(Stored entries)

────────────────

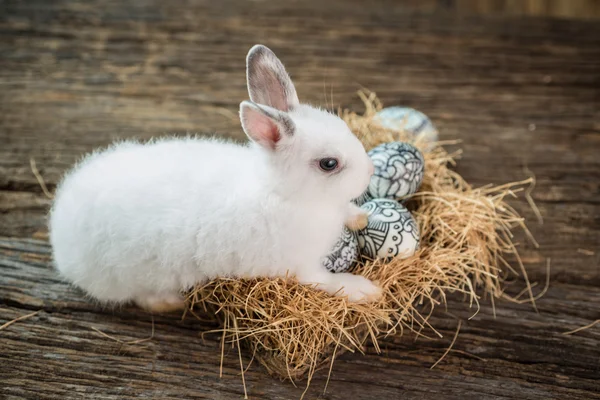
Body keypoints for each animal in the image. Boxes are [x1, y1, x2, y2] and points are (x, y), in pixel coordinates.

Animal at [49, 44, 382, 312]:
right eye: (329, 164)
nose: (370, 170)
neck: (282, 194)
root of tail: (60, 235)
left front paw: (360, 217)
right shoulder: (303, 267)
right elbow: (329, 282)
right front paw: (365, 290)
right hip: (131, 277)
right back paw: (170, 303)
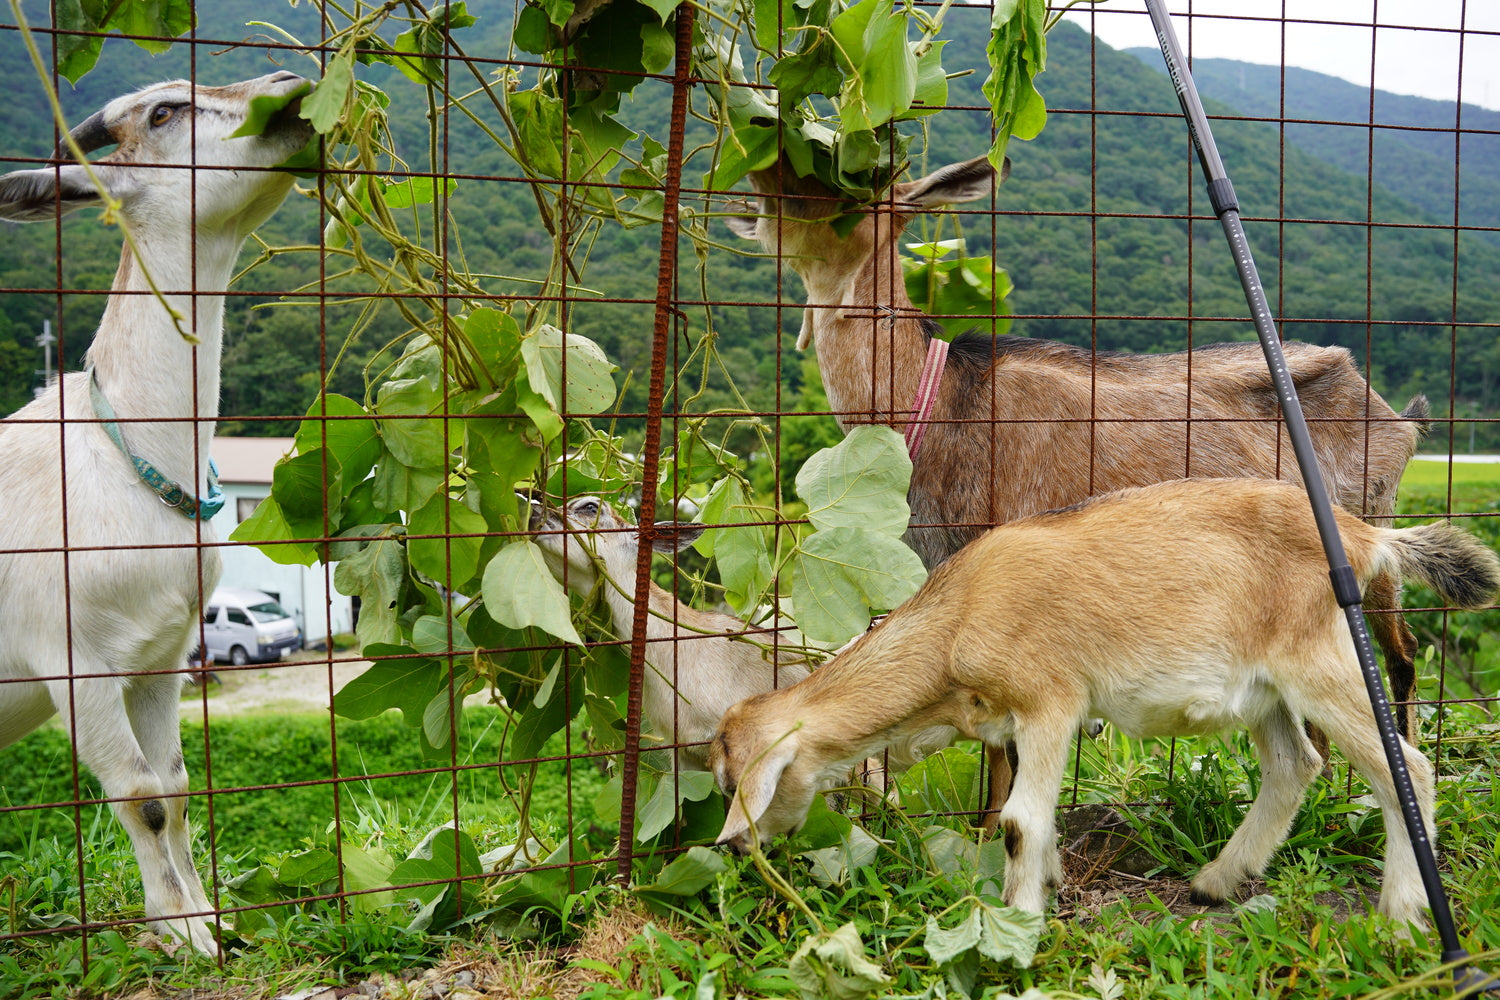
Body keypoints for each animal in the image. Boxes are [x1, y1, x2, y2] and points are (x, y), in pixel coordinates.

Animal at [0, 74, 312, 959]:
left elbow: (173, 786)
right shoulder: (70, 659)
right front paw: (178, 934)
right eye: (165, 113)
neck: (124, 454)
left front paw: (209, 919)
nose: (288, 86)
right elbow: (138, 795)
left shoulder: (162, 657)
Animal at [705, 479, 1500, 929]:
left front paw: (1018, 927)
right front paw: (1050, 886)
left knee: (1407, 769)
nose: (735, 848)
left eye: (734, 779)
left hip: (1323, 664)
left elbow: (1019, 822)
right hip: (1269, 691)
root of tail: (1367, 537)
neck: (958, 617)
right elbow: (1037, 822)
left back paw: (1401, 917)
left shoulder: (1049, 701)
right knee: (1295, 766)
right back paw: (1215, 883)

────────────────

EXERCISE DESCRIPTION » An exact copy of the records above is required, leaving out the pictures.

PROBLEM SOLUTION »
Body keypoints for each animal in the image. Boxes are [x1, y1, x2, y2] and points are (x, y), in pixel coordinates.

Animal at [49, 44, 382, 312]:
right eye: (329, 164)
nose: (370, 170)
neck: (282, 194)
root of tail: (60, 235)
left front paw: (360, 217)
right shoulder: (303, 267)
right elbow: (329, 282)
right front paw: (365, 290)
right hip: (131, 277)
right back paw: (170, 303)
Body keypoints for each animal in the image. Boxes are [x1, y1, x2, y2] and points are (x, y), in pixel coordinates.

Animal at [0, 74, 312, 959]:
left elbow: (173, 786)
right shoulder: (70, 659)
right front paw: (178, 934)
right eye: (165, 113)
neck: (124, 454)
left front paw: (209, 919)
nose: (288, 86)
right elbow: (138, 795)
left shoulder: (162, 657)
Animal at [705, 479, 1500, 929]:
left front paw: (1018, 927)
right front paw: (1050, 886)
left knee: (1407, 769)
nose: (735, 848)
left eye: (734, 779)
left hip: (1323, 664)
left elbow: (1019, 822)
right hip: (1269, 691)
root of tail: (1367, 537)
neck: (958, 617)
right elbow: (1037, 822)
left back paw: (1401, 917)
left shoulder: (1049, 701)
right knee: (1295, 766)
right back paw: (1215, 883)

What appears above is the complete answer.